The point of most advertising is selling an emotion. (Advertising is a subset of marketing) Convincing the buyer to buy a product based on projecting a feeling on or drawing an emotion from that person. This is inherently a lie and thus manipulation. Most people don't realize what's going on.

Let's use Harley Davidson as an example, there are many. Their entire pitch is being a rebel, getting away, being cool, salvaging your youth. It's not, "this is a great machine and good bargain." If most people were wholly objective about purchasing a motorcycle based on utilitarian use and cost, they probably wouldn't purchase a Harley. Advertising to the rescue. It's a brain hack.

What would they buy a 150cc dirt bike?
There are many places where people do buy motorcycles based on utility and cost -- underbones, standards, and scooters between 49 and 250cc are popular. The most popular vehicle in history is the Honda Super Cub.
>You can absolutely respond to it with your own tactics if you know about it, but it still effects you.

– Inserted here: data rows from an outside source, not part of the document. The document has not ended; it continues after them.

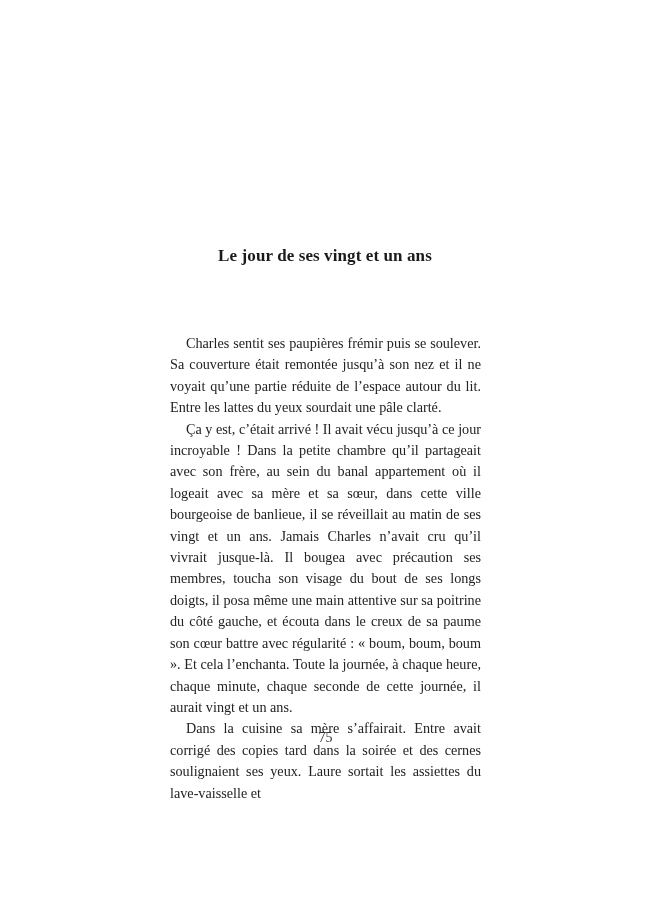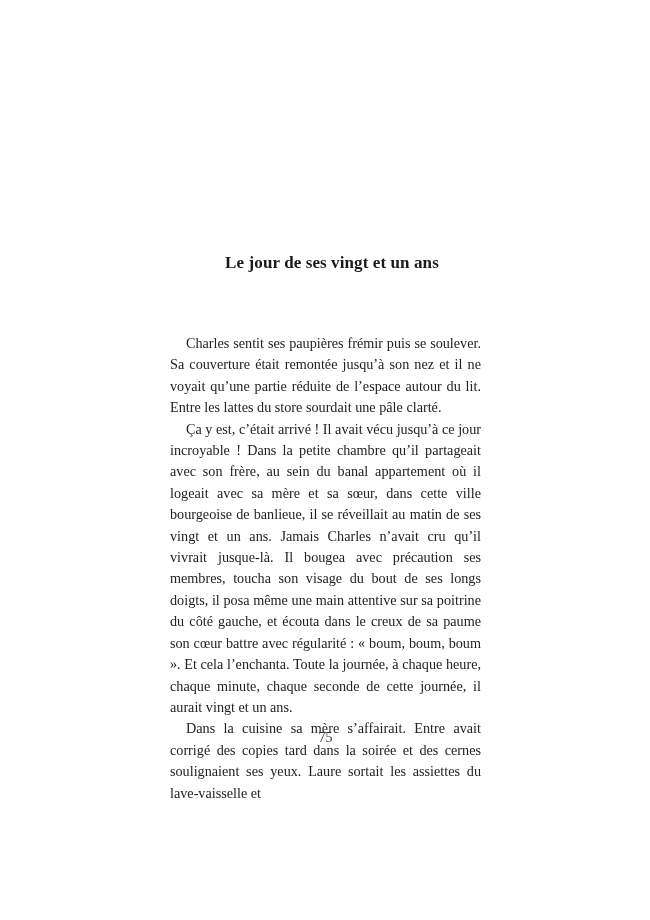--- a/index.html
+++ b/index.html
@@ -34,7 +34,7 @@
       line-height: 22px;
       letter-spacing: 0.1px;
       color: #1a1a1a;
-      margin: 7px;
+      margin: 0;
     }
     .body-text {
       position: absolute;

Of which ways that it effects a person have you learned?

anecdata: i just rented a house. the listing said x. when i saw the property, the realtor said "rent is ${x+200}". I still felt like i expended my negotiations after clarifying that the rent was actually x. I knew he was fucking with me, but i needed a place to live, and i wanted to negotiate more, but it was hard to muster a negotiation after i felt like I already negotiated.
This is absolutely incorrect. On day one of one of my university courses on negotiation, we did a group exercise that demonstrated anchoring. For those unaware of the concept it's that a final negotiated agreement tends to be strongly influenced by the first position (e.g. price) that is put forward.

After the exercise, we dived into how it worked and how to prepare and counter anchoring. Then we ran a slightly different, but similar, exercise. Even when highly educated students were fully aware of how anchoring worked, and that they were susceptible to it, and knowing ways to ways to counter it, deals still tended to be closer to the initial reference point.

It certainly helps to know ways in which you may be manipulated, but knowledge does not make you immune by any stretch of the imagination.